= DESCRIPTION OF THE TASK =
Needed from the data below: all lines that contain the word "tomate".
.....
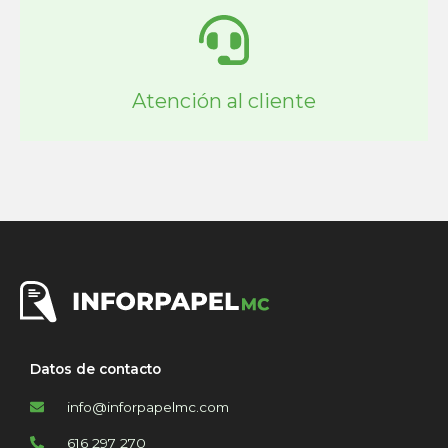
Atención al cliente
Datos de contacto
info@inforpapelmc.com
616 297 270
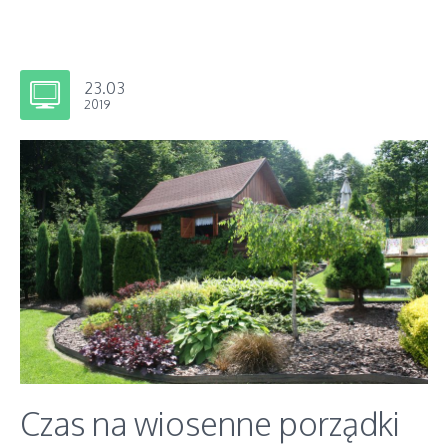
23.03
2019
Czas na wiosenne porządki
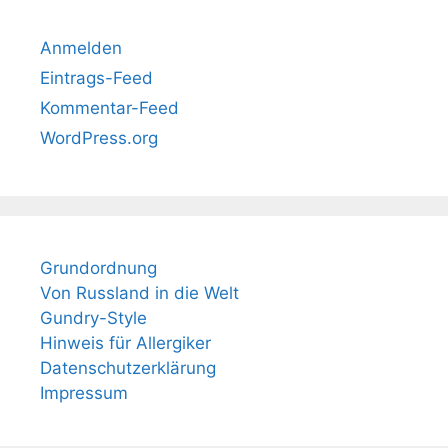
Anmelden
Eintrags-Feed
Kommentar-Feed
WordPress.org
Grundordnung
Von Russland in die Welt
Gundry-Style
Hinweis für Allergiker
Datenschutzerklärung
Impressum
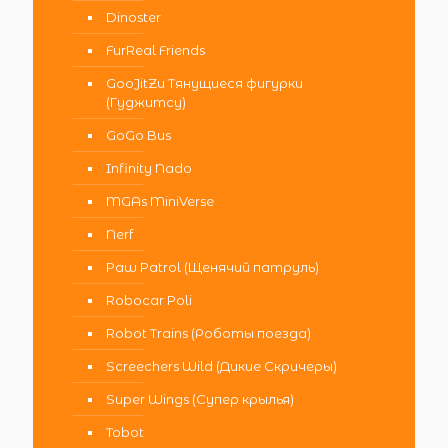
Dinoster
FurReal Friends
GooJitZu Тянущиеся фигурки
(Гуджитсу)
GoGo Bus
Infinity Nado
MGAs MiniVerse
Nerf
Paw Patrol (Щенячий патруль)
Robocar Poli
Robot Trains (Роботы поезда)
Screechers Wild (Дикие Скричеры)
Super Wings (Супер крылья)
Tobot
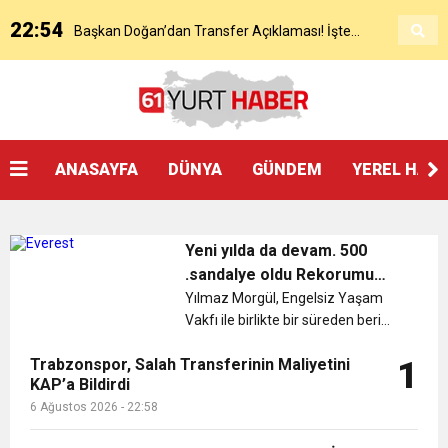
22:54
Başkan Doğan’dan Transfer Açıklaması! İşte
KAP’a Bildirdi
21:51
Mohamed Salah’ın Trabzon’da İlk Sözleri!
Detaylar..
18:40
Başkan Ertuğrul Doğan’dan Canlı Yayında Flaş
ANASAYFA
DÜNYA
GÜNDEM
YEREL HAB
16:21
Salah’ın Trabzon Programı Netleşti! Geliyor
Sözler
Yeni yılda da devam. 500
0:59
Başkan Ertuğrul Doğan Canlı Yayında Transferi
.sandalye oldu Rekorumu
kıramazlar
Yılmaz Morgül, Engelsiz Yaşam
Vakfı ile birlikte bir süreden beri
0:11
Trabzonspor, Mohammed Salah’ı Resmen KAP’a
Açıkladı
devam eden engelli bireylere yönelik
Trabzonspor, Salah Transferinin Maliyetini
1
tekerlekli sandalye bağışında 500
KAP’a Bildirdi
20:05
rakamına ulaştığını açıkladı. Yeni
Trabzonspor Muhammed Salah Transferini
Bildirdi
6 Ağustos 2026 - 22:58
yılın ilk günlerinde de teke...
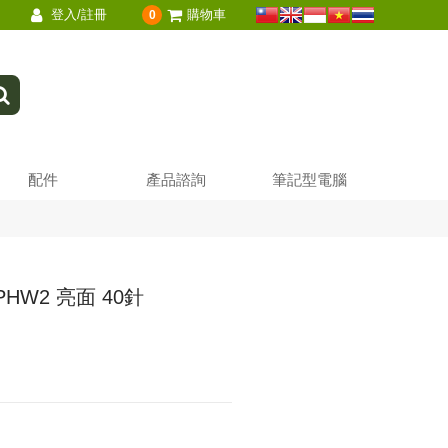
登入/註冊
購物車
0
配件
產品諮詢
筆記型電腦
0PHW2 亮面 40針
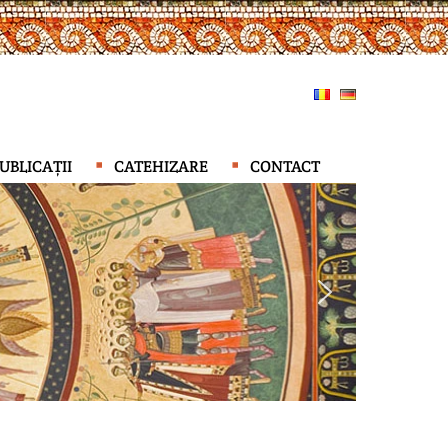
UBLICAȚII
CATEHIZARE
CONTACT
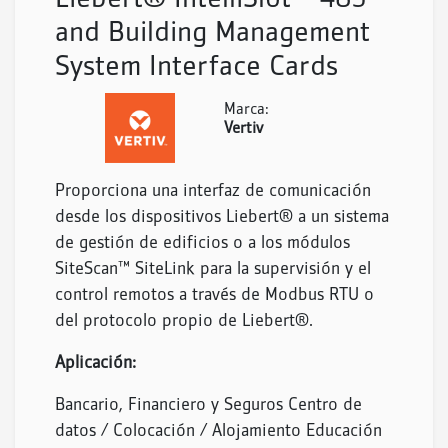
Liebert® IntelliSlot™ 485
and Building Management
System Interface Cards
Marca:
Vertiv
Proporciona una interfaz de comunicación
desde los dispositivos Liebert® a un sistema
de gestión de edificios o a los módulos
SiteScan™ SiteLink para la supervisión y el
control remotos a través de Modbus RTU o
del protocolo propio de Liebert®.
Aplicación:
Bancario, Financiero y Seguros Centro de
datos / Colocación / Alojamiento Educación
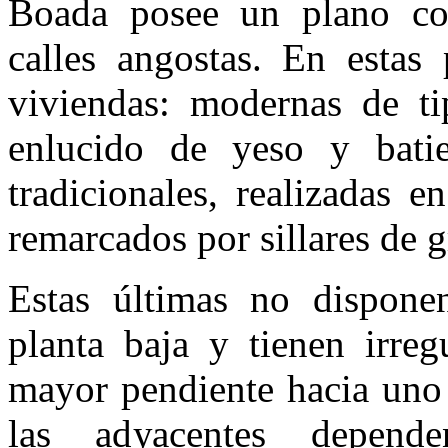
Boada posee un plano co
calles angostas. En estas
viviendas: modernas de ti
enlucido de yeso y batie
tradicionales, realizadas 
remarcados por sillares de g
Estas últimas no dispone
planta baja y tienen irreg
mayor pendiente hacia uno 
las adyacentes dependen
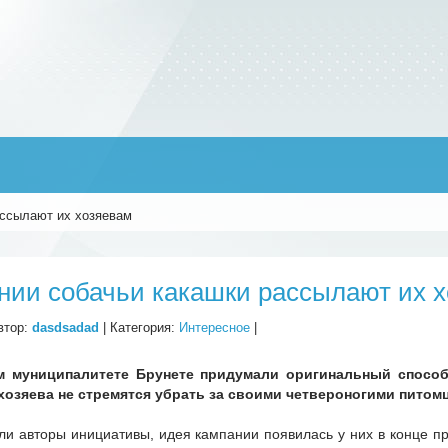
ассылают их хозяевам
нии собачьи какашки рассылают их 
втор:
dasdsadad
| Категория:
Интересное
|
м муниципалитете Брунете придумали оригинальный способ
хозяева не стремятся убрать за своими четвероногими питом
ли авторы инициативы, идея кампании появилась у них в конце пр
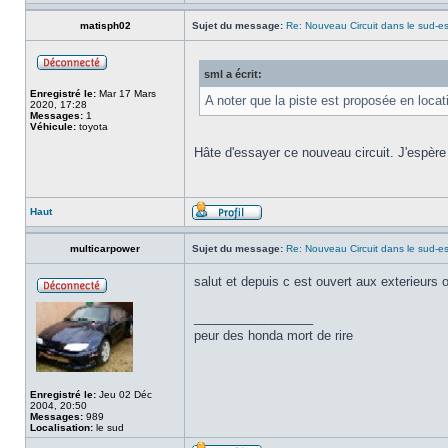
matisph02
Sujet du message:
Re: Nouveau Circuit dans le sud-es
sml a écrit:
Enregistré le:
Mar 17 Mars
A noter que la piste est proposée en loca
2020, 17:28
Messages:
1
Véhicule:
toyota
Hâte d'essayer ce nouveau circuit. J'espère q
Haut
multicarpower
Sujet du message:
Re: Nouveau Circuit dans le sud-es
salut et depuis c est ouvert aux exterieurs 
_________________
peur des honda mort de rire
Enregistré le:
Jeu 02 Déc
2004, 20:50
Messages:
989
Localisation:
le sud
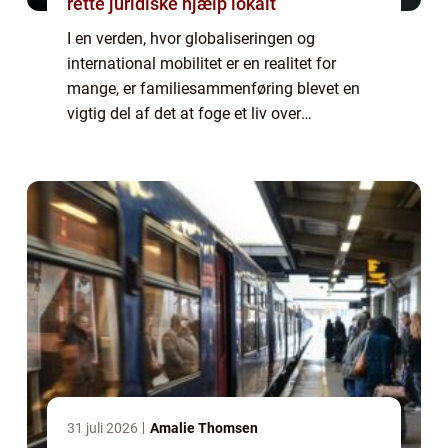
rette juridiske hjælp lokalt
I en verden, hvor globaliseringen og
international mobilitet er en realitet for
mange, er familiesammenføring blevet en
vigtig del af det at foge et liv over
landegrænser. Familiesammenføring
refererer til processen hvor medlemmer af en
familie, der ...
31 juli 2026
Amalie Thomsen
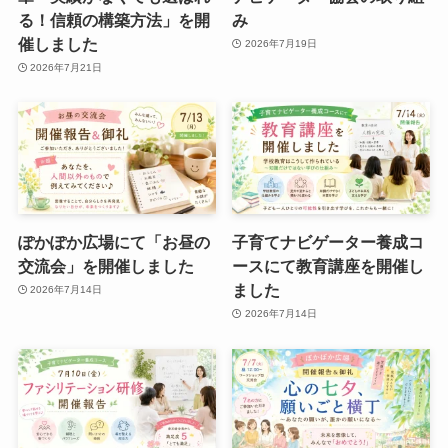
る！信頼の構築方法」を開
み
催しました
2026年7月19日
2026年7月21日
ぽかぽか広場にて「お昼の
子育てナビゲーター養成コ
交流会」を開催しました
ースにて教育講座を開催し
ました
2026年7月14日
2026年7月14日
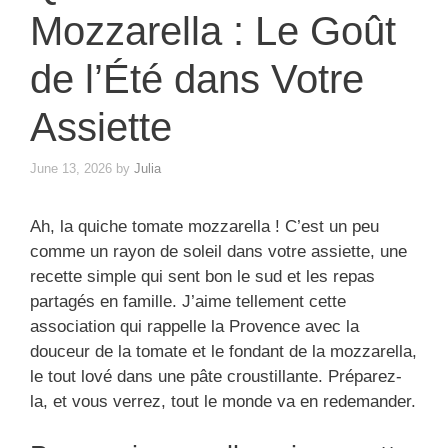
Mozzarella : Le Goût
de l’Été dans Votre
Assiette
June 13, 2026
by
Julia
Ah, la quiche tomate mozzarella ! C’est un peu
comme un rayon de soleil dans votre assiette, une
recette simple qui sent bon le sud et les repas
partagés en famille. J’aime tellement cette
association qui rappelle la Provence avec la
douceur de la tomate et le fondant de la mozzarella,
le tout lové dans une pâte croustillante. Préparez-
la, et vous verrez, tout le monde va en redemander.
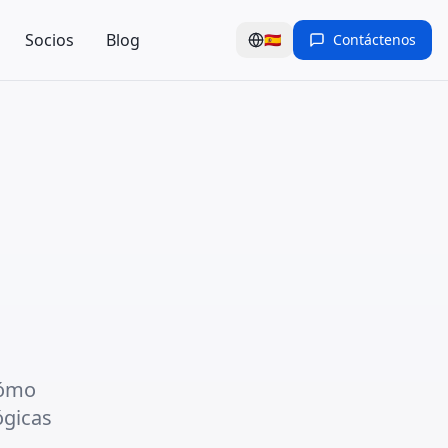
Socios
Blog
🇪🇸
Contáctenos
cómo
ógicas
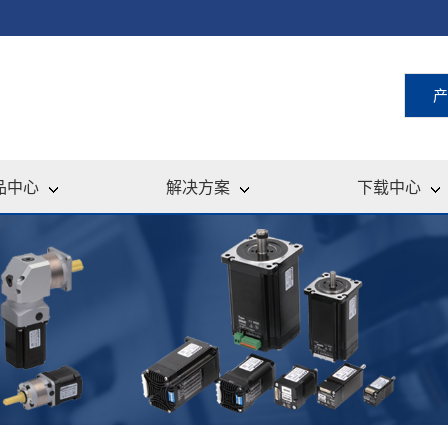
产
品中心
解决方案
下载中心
.....
= WRITTEN RESPONSE =
Ah, la quiche tomate mozzarella ! C’est un peu
douceur de la tomate et le fondant de la mozzarella,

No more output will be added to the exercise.